Basically, Darjeeling Limited will be another data point for both sides of the Anderson debate. From what I can tell, his movies are not blockbusters and he does not get much credit from critics, so it seems odd that there is an Anderson backlash afoot. This is a filmmaker who is 5 for 5 in making movies that almost everyone I know has seen and can discuss in detail. That is pretty good.
Sean tucks another one into bed:
So you have no criticism for this movie whatsoever? It was perfect? Well, like I said, how tolerant you are of Anderson's fetishes goes a long way to how much you'll enjoy the movie.

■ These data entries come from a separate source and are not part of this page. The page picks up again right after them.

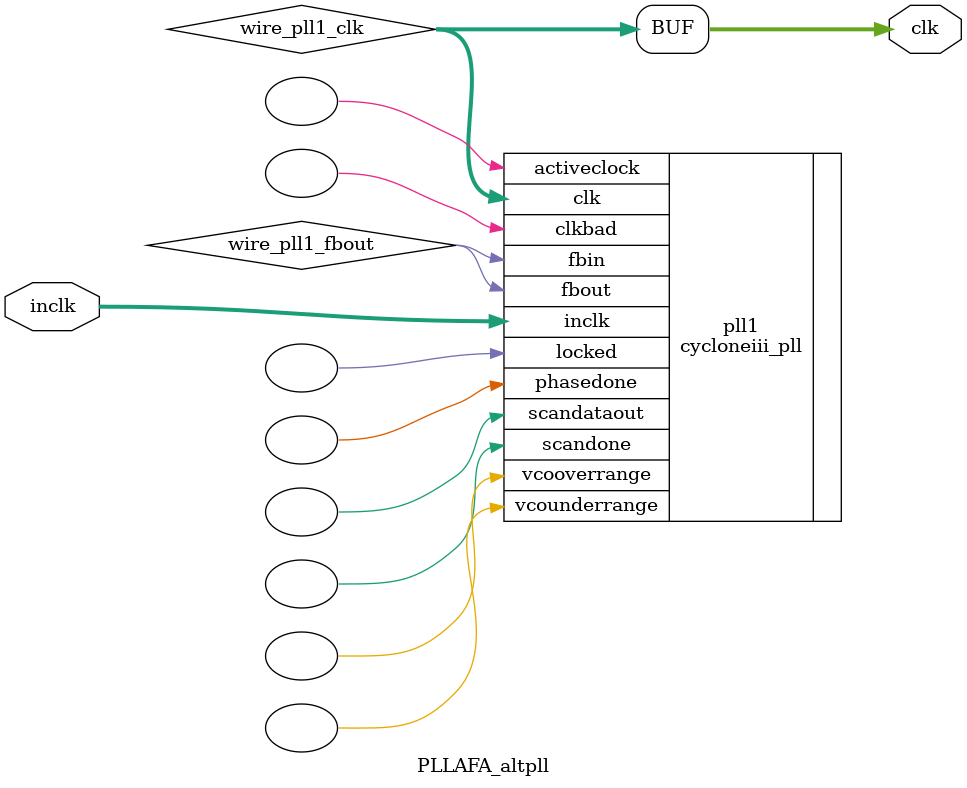
<source format=v>






//synthesis_resources = cycloneiii_pll 1 
//synopsys translate_off
`timescale 1 ps / 1 ps
//synopsys translate_on
module  PLLAFA_altpll
	( 
	clk,
	inclk) /* synthesis synthesis_clearbox=1 */;
	output   [4:0]  clk;
	input   [1:0]  inclk;

	wire  [4:0]   wire_pll1_clk;
	wire  wire_pll1_fbout;

	cycloneiii_pll   pll1
	( 
	.activeclock(),
	.clk(wire_pll1_clk),
	.clkbad(),
	.fbin(wire_pll1_fbout),
	.fbout(wire_pll1_fbout),
	.inclk(inclk),
	.locked(),
	.phasedone(),
	.scandataout(),
	.scandone(),
	.vcooverrange(),
	.vcounderrange()
	`ifdef FORMAL_VERIFICATION
	`else
	// synopsys translate_off
	`endif
	,
	.areset(1'b0),
	.clkswitch(1'b0),
	.configupdate(1'b0),
	.pfdena(1'b1),
	.phasecounterselect({3{1'b0}}),
	.phasestep(1'b0),
	.phaseupdown(1'b0),
	.scanclk(1'b0),
	.scanclkena(1'b1),
	.scandata(1'b0)
	`ifdef FORMAL_VERIFICATION
	`else
	// synopsys translate_on
	`endif
	);
	defparam
		pll1.bandwidth_type = "auto",
		pll1.clk0_divide_by = 4,
		pll1.clk0_duty_cycle = 50,
		pll1.clk0_multiply_by = 1,
		pll1.clk0_phase_shift = "0",
		pll1.clk1_divide_by = 2,
		pll1.clk1_duty_cycle = 50,
		pll1.clk1_multiply_by = 1,
		pll1.clk1_phase_shift = "0",
		pll1.clk2_divide_by = 1,
		pll1.clk2_duty_cycle = 50,
		pll1.clk2_multiply_by = 1,
		pll1.clk2_phase_shift = "0",
		pll1.clk3_divide_by = 1,
		pll1.clk3_duty_cycle = 50,
		pll1.clk3_multiply_by = 2,
		pll1.clk3_phase_shift = "0",
		pll1.compensate_clock = "clk0",
		pll1.inclk0_input_frequency = 17458,
		pll1.operation_mode = "normal",
		pll1.pll_type = "fast",
		pll1.lpm_type = "cycloneiii_pll";
	assign
		clk = wire_pll1_clk;
endmodule //PLLAFA_altpll
//VALID FILE

</source>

But also, it will be the deciding factor into how willing you'll be as a viewer to dig underneath the artifice to find the soul in Anderson's movies. While one person might find comfort in Anderson's continual use of the same techniques, the same themes, the same actors to deliver basically the same character, other people might find these things as limitations. I'm not saying I necessarily do, but I can understand that train of thought. I mean, people our age have been dressing up like Anderson characters for Halloween ever since Tenenbaums -- I think this is the type of stuff that causes a popular culture backlash. It can all get a little to precious and cutesy for the hardened cynics of our generation.
I must say though, I'm hardly ever more aware that I'm watching a movie than in Anderson-land. To me, this is not a bad thing. I enjoy scenes like the tracking shot through the different compartments of the train with all the characters together. I don't think Anderson has much use for realism -- Children of Men, a science fiction film, felt much more grounded in reality than Darjeeling. But anyway, I don't really find much use in comparing Children of Men to Darjeeling, (Is it just because both directors use elaborate tracking shots?) Most people who like Anderson (count me in) enjoy his movies because they exist in another world and because he has a unique, off-beat voice. I don't think anyone is out there trying to change his voice when we say we wouldn't mind seeing a movie that at least plays with some different themes. Or even if he wants to use the same themes, how about changing up the dynamic?
I'll keep watching his movies and most likely enjoying them all like I did with Darjeeling and the movies that preceded; but I think some people, perhaps wrongly, thought he might have grander ambitions. You're right -- who are we to say? We shouldn't judge him if he wants to stick with stories about estranged relatives. Like you said, his ability to quickly create meaningful relationships between his characters is clearly one of his best assets and is perfectly suited for this type of thing. When Angelica Houston says something to the effect of, let's not talk and just express ourselves in silence, well that could be the Anderson mantra since he does such things so well. But you know what, it would be great to see these skills he has perfected in a way we haven't already seen 5 times. I don't think it's wrong to want a director you admire to do something besides a satisfying retread of the same material he's more than proven he can handle many times over -- no matter how satisfying it may be.